Segment Start: DATASET ENTRIES
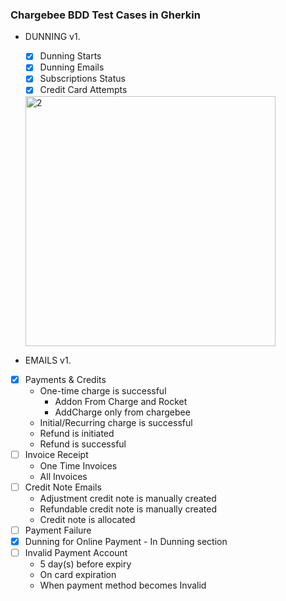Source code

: ### Chargebee  BDD Test Cases in Gherkin ###

* DUNNING v1.
  * [X] Dunning Starts
  * [X] Dunning Emails
  * [X] Subscriptions Status
  * [X] Credit Card Attempts
   <img width="400" alt="2" src="https://user-images.githubusercontent.com/10224543/66224292-83fd8b00-e6a3-11e9-8fa3-8fe549bf8176.png" />

* EMAILS v1.
* [X] Payments & Credits
	-	One-time charge is successful
		- Addon From Charge and Rocket
		- AddCharge only from chargebee
	-	Initial/Recurring charge is successful
	-	Refund is initiated
	- Refund is successful
* [ ] Invoice Receipt
	-	One Time Invoices
	-	All Invoices
* [ ] Credit Note Emails
	-	Adjustment credit note is manually created
	-	Refundable credit note is manually created
	-	Credit note is allocated
* [ ] Payment Failure
* [X] Dunning for Online Payment - In Dunning section
* [ ] Invalid Payment Account
	-	5 day(s) before expiry
	-	On card expiration
	-	When payment method becomes Invalid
Segment End: DATASET ENTRIES
**YOUR ASSIGNMENT:** Output the complete listing exactly. Pictures stay out.

**SOLUTION BELOW:**
Source code

: ### Chargebee  BDD Test Cases in Gherkin ###

* DUNNING v1.
  * [X] Dunning Starts
  * [X] Dunning Emails
  * [X] Subscriptions Status
  * [X] Credit Card Attempts
   <img width="400" alt="2" src="https://user-images.githubusercontent.com/10224543/66224292-83fd8b00-e6a3-11e9-8fa3-8fe549bf8176.png" />

* EMAILS v1.
* [X] Payments & Credits
	-	One-time charge is successful
		- Addon From Charge and Rocket
		- AddCharge only from chargebee
	-	Initial/Recurring charge is successful
	-	Refund is initiated
	- Refund is successful
* [ ] Invoice Receipt
	-	One Time Invoices
	-	All Invoices
* [ ] Credit Note Emails
	-	Adjustment credit note is manually created
	-	Refundable credit note is manually created
	-	Credit note is allocated
* [ ] Payment Failure
* [X] Dunning for Online Payment - In Dunning section
* [ ] Invalid Payment Account
	-	5 day(s) before expiry
	-	On card expiration
	-	When payment method becomes Invalid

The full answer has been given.